Long Walk to Pretoria: a study of the adaptation of Nelson Mandela’s autobiography “Long walk to freedom” to the cinema in terms of subjectivity
Olegario da Costa Maya Neto | 2014
Much has been published regarding the process of film adaptation. Traditionally, the quality of film adaptation was evaluated based on assumptions that literature was a superior form of art compared to cinema. As Stam lengthily discusses it, those assumptions were based on a number of beliefs, e.g. literature was a senior form of art compared to the more novice cinema, the cultural prejudice against visual arts and the word-centeredness of our culture (21). Furthermore, Xavier points out that critics used to evaluate films in terms of how “faithful” they were in relation to the source text, basing that evaluation solely on their interpretation of written text and films (61). But the same author also explains that the inflexibility towards film adaptation gradually changed in the last decades following cultural changes that established a new relation between written text and film adaptation, one that is understood as a “dialogue” between two works of art.
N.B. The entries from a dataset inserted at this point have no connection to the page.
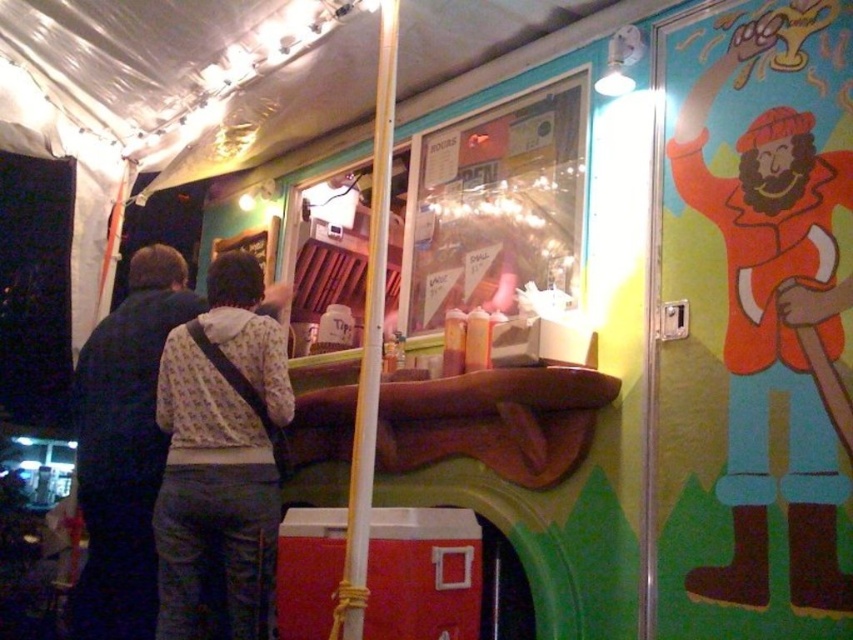
You are a customer at this eatery and want to know if your friend wearing the dark blue jacket at left can reach the menu placed on top of the wooden pole at center. Can they?

The dark blue jacket at left is not as tall as the wooden pole at center, so the friend wearing the dark blue jacket at left may not be able to reach the menu placed on top of the wooden pole at center.

You are a food truck worker who needs to hand a hot meal to the customer. The customer is wearing a dark blue jacket at left. You are standing at the counter where the white printed shirt at center is located. Can you safely hand the meal without needing to step back?

The distance between the white printed shirt at center and the dark blue jacket at left is 27.89 centimeters. Since this distance is sufficient for handing over the meal without needing extra space, you can safely proceed.

You are a customer at the food truck and want to order a meal. You see the white printed shirt at center and the dark blue jacket at left. Which person should you approach to place your order?

You should approach the white printed shirt at center because they are closer to you than the dark blue jacket at left.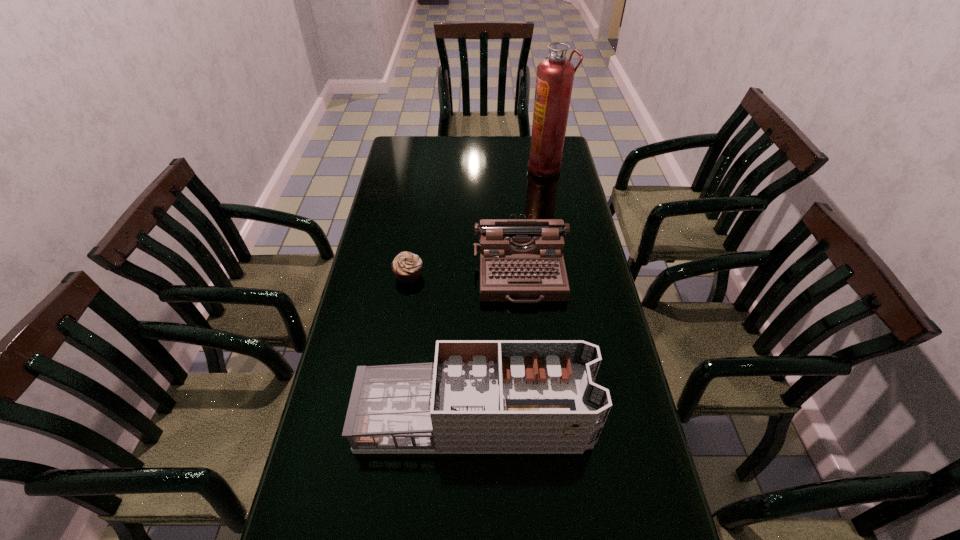
Where is `vacant space located on the front of the shortest object`? This screenshot has width=960, height=540. vacant space located on the front of the shortest object is located at coordinates (389, 400).

Where is `object positioned at the far edge`? The image size is (960, 540). object positioned at the far edge is located at coordinates (554, 81).

Image resolution: width=960 pixels, height=540 pixels. I want to click on dollhouse located at the left edge, so click(x=479, y=396).

At what (x,y) coordinates should I click in order to perform the action: click on muffin that is at the left edge. Please return your answer as a coordinate pair (x, y). The image size is (960, 540). Looking at the image, I should click on (407, 266).

At what (x,y) coordinates should I click in order to perform the action: click on fire extinguisher at the right edge. Please return your answer as a coordinate pair (x, y). Looking at the image, I should click on (554, 81).

The width and height of the screenshot is (960, 540). In order to click on dollhouse situated at the right edge in this screenshot , I will do `click(479, 396)`.

The image size is (960, 540). Find the location of `typewriter that is positioned at the right edge`. typewriter that is positioned at the right edge is located at coordinates (521, 260).

Image resolution: width=960 pixels, height=540 pixels. Find the location of `object located at the far right corner`. object located at the far right corner is located at coordinates (554, 81).

The height and width of the screenshot is (540, 960). I want to click on vacant region at the far edge of the desktop, so click(504, 161).

Where is `free point at the left edge`? This screenshot has height=540, width=960. free point at the left edge is located at coordinates (358, 513).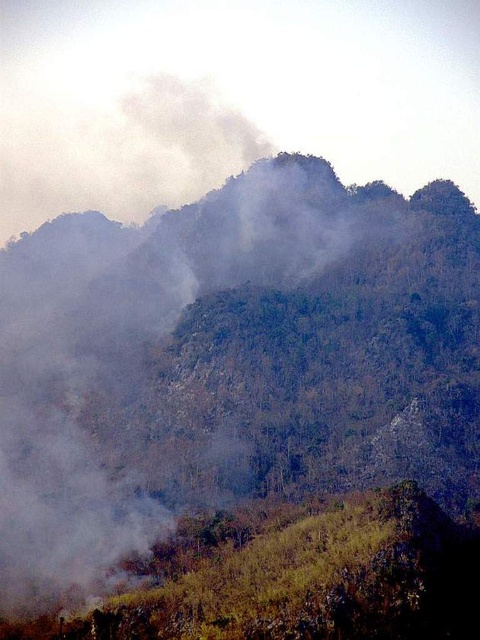
Question: Which object is farther from the camera taking this photo?

Choices:
 (A) white smoke at upper center
 (B) white smoke at center

Answer: (A)

Question: Does white smoke at center come behind white smoke at upper center?

Choices:
 (A) no
 (B) yes

Answer: (A)

Question: Is white smoke at center positioned before white smoke at upper center?

Choices:
 (A) no
 (B) yes

Answer: (B)

Question: Which point is closer to the camera taking this photo?

Choices:
 (A) (124, 202)
 (B) (70, 580)

Answer: (B)

Question: Does white smoke at center appear on the right side of white smoke at upper center?

Choices:
 (A) no
 (B) yes

Answer: (B)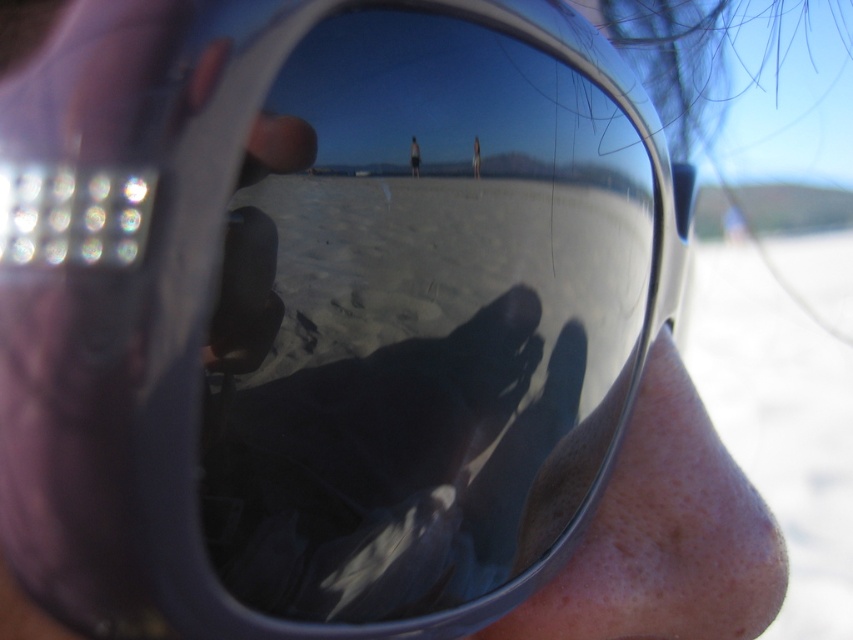
You are a photographer trying to capture the reflection of the beach in the sunglasses. The white sand at lower right is represented by point (779, 420). Where should you aim your camera to ensure the reflection of the white sand at lower right is visible in the sunglasses?

To capture the reflection of the white sand at lower right, aim your camera towards the point (779, 420) where the white sand is represented in the reflection.

You are a photographer trying to capture the reflection in the sunglasses. You notice a point marked at coordinates point (x=779, y=420). Based on the scene, where is this point located in relation to the beach and the two figures?

The point (x=779, y=420) is on white sand at lower right, which is near the edge of the beach closest to the waterline where one of the figures is standing.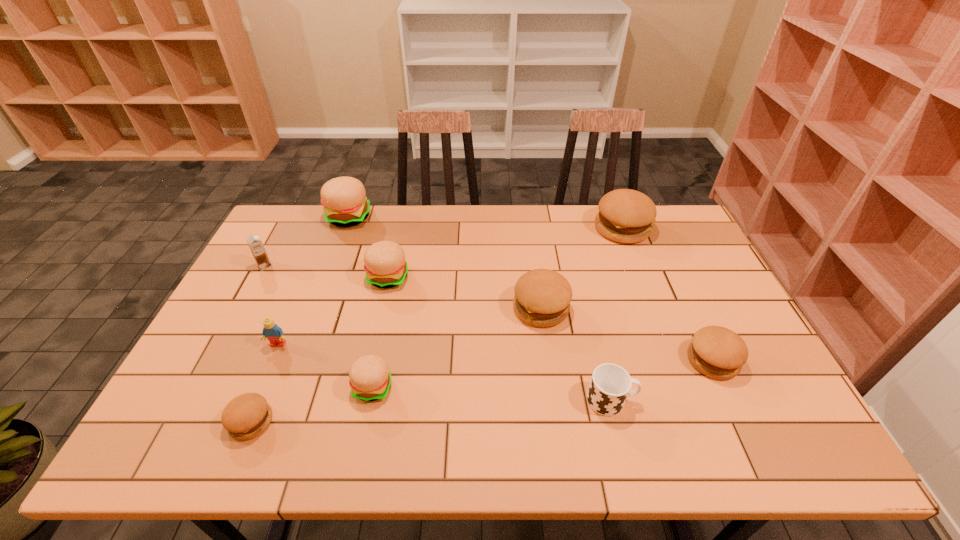
Locate an element on the screen. This screenshot has width=960, height=540. free space located 0.270m on the side of the black cup with the handle is located at coordinates (749, 400).

This screenshot has height=540, width=960. What are the coordinates of `vacant area situated on the left of the smallest beige hamburger` in the screenshot? It's located at (297, 387).

Where is `vacant space situated 0.150m on the back of the shortest hamburger`? The width and height of the screenshot is (960, 540). vacant space situated 0.150m on the back of the shortest hamburger is located at coordinates (279, 352).

Image resolution: width=960 pixels, height=540 pixels. What are the coordinates of `object located in the near edge section of the desktop` in the screenshot? It's located at click(x=246, y=416).

Locate an element on the screen. Image resolution: width=960 pixels, height=540 pixels. chocolate milk situated at the left edge is located at coordinates (256, 246).

What are the coordinates of `Lego present at the left edge` in the screenshot? It's located at (271, 331).

Where is `hamburger that is at the left edge`? The width and height of the screenshot is (960, 540). hamburger that is at the left edge is located at coordinates (246, 416).

Where is `object that is at the near left corner`? object that is at the near left corner is located at coordinates (246, 416).

The height and width of the screenshot is (540, 960). What are the coordinates of `object at the far right corner` in the screenshot? It's located at (626, 216).

The width and height of the screenshot is (960, 540). In order to click on free spot at the far edge of the desktop in this screenshot , I will do `click(371, 245)`.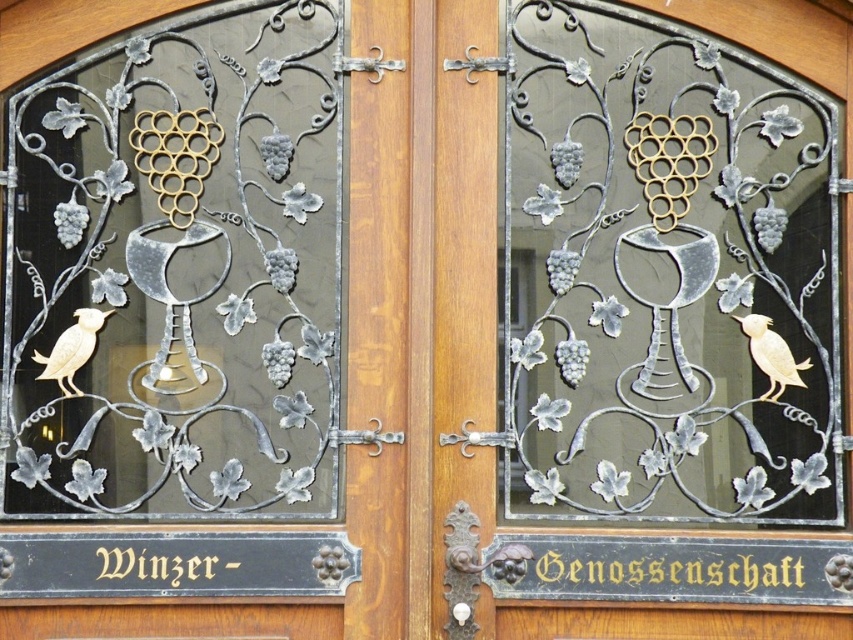
Who is more distant from viewer, (74, 390) or (780, 388)?

The point (780, 388) is more distant.

Does gold metallic bird at left have a smaller size compared to gold matte bird at right?

No.

Where is `gold metallic bird at left`? gold metallic bird at left is located at coordinates (73, 349).

Is metallic silver chalice at center bigger than gold metallic bird at left?

Yes, metallic silver chalice at center is bigger than gold metallic bird at left.

Does point (688, 416) lie in front of point (86, 340)?

Yes, it is in front of point (86, 340).

Identify the location of metallic silver chalice at center. Image resolution: width=853 pixels, height=640 pixels. (631, 323).

Is matte silver chalice at center smaller than gold metallic bird at left?

No, matte silver chalice at center is not smaller than gold metallic bird at left.

Does matte silver chalice at center appear under gold metallic bird at left?

No, matte silver chalice at center is not below gold metallic bird at left.

Measure the distance between point (316, 163) and camera.

Point (316, 163) is 272.58 feet away from camera.

Locate an element on the screen. matte silver chalice at center is located at coordinates (274, 342).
Notions of authorship and originality were questioned by Bakhtin, as discussed by Stam (23). In other words, film adaptation is now seen as a process of artistic creation in which it is possible to change the perception of events, redefine the sense of time and even alter the meaning of the characters‟ experience. After all, “book and film are apart in time; the writer and the movie director do not share the same sensibility or perspective. Therefore, one should expect from adaptations not only a reference to the original text but also towards the intended context” (Xavier, 62) ¹.